Rumours about a NAFTA superhighway are particularly bizarre. “It will be four football fields wide, off limits to most Americans, and run by foreign companies,” the site proclaims. In fact, there is a non-profit group seeking better north-south highways to facilitate trade in North America, but it is a non-governmental organization. The group's website displays a fancy map with bold arrows transecting the continent, which is apparently enough to fuel the fantasy of a transportation takeover.

If such musings found expression only in remote corners of cyberspace, few would care.

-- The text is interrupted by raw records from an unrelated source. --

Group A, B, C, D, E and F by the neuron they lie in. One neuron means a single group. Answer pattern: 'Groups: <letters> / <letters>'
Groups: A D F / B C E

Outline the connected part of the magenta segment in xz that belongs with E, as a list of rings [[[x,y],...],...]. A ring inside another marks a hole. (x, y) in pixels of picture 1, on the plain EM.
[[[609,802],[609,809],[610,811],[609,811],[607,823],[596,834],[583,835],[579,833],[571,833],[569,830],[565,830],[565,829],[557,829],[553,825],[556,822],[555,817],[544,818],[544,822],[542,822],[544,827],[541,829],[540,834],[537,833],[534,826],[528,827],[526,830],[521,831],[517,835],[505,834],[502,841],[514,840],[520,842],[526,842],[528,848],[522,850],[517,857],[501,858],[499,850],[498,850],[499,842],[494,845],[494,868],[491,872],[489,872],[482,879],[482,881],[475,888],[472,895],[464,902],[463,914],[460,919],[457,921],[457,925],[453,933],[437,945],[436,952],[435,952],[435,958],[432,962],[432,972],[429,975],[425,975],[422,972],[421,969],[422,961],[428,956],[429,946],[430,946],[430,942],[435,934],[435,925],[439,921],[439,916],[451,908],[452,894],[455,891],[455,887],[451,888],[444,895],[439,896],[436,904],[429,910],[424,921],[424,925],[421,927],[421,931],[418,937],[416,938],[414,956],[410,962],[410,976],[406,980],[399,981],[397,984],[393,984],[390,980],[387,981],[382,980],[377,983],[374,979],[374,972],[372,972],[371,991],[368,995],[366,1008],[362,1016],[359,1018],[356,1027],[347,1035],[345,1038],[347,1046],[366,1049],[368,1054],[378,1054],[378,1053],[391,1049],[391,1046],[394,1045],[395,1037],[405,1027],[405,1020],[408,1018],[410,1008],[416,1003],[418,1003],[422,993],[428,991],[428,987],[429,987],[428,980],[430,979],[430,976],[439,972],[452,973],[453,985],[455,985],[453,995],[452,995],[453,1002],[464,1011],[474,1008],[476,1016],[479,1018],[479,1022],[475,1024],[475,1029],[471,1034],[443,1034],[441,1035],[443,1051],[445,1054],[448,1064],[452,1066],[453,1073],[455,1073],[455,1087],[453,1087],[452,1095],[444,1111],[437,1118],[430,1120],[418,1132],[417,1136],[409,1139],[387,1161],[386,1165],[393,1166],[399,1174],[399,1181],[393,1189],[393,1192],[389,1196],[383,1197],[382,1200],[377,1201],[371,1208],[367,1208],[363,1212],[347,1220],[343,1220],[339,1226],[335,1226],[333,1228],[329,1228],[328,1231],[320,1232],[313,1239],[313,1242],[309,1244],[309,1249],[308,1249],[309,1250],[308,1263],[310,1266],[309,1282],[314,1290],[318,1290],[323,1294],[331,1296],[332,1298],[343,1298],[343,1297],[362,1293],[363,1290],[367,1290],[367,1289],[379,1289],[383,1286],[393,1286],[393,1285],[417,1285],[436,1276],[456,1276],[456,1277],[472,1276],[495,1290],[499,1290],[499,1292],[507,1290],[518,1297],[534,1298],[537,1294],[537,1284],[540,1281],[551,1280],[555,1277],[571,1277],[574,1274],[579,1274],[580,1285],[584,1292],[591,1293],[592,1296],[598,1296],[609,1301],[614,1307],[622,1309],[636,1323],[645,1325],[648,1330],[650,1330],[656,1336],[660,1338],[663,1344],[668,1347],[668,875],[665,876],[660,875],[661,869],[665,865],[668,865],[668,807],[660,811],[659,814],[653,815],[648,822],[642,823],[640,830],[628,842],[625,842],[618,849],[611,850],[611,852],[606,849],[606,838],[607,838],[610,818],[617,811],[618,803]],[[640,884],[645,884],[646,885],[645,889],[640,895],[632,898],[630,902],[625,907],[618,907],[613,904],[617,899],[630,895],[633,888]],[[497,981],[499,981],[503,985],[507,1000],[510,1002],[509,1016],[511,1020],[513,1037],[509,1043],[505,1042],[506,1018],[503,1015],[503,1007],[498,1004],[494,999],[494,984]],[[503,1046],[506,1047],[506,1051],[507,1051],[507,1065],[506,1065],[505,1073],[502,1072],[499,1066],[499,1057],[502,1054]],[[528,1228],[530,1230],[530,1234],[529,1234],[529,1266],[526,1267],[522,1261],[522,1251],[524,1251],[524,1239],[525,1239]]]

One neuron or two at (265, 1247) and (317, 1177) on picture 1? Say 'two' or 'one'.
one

But, last September, four U.S. congressmen, including presidential hopeful Tom Tancredo of Colorado, introduced a resolution in the House of Representatives calling on the U.S. not to “engage in the construction of a NAFTA Superhighway System” and not to “enter into a North American Union with Mexico and Canada.” Conspiracy theorists now cite this resolution as further evidence of the nefarious purposes of the SPP, thus completing the circle of misinformation.

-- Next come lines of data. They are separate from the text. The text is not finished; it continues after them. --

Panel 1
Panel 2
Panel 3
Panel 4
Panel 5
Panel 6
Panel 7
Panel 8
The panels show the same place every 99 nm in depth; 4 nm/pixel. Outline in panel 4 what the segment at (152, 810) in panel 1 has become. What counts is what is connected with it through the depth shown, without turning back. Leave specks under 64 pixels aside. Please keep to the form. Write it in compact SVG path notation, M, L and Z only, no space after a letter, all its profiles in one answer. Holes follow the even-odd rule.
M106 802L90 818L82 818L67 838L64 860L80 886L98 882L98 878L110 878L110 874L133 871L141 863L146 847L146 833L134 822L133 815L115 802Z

Criticism of the SPP in Canada is considerably saner, but some commentators express similar fears about covert plans for integration. According to the Council of Canadians, “cross-border committees and working groups are going ahead to harmonize all aspects of North American life, and it's happening by stealth.” The nationalist Canadian Action Party says that Ottawa is using the SPP to negotiate “deep integration” with the U.S. Its website displays the same map of the alleged NAFTA superhighway that appears on right-wing U.S. blogs, without explaining its source or context.

The SPP is not a secret plan for continental integration. I know because I was part of the Privy Council Office team that put the SPP together in 2005. All the elements of the SPP were publicly reported — and, to my knowledge, they still are.

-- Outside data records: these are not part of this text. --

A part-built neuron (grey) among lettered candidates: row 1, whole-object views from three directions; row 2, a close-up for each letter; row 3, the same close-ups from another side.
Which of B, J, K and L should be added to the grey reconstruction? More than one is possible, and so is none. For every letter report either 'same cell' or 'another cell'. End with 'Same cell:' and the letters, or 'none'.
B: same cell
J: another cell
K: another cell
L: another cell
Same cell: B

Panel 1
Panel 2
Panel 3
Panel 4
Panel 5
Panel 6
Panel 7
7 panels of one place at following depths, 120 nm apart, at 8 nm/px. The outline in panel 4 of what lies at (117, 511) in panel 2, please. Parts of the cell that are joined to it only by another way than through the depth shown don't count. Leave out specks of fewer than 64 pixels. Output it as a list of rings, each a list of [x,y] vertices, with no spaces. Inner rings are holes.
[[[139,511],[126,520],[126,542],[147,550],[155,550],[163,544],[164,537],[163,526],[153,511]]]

If there is any problem with the SPP, it is not secrecy, but the fact that it is a mishmash of disconnected and mostly trivial initiatives, lacking any organizing vision or direction. A grocery list does not make a meal. And it is unlikely that nine senior ministers from three countries will continue making time for semi-annual meetings if their main task is to bless a grocery list.

Just listen to the statement issued after Friday's meeting. Ministers tasked their officials with “revitalizing and streamlining their work plans to ensure that initiatives are more focused and results-oriented.” Translation: Would somebody please figure out what we are trying to accomplish here?

Yes, bilateral and trilateral working groups are useful. They foster an environment in which bureaucrats from all three countries can deal with issues before they become irritants. And it makes good sense to plan for emergencies such as avian flu, and to facilitate the movement of people and goods between our countries.

But we also face bigger questions about Canada's place in North America, and North America's place in the world. How will we manage the unfinished business of NAFTA, including the United States' continued and capricious use of trade remedies? What kind of North America do we want to be living in 10, 15 or 20 years from now?

It is in Canada's interest to address these questions — internally, and in conjunction with our NAFTA partners — so that we can define our own future rather than passively being defined by it. Articulating such a vision within Canada would allow us to approach our partners more strategically. And doing so at the trilateral level, hard as this may be, would permit the three governments to pursue a high-level agenda with a few clear priorities.

Then, maybe, the SPP would be worth the fuss — but for all the right reasons.

Roland Paris is associate professor of public and international affairs at the University of Ottawa and author of At War's End: Building Peace After Civil Conflict. He was a foreign policy adviser in the Department of Foreign Affairs and the Privy Council Office from 2003 to 2005.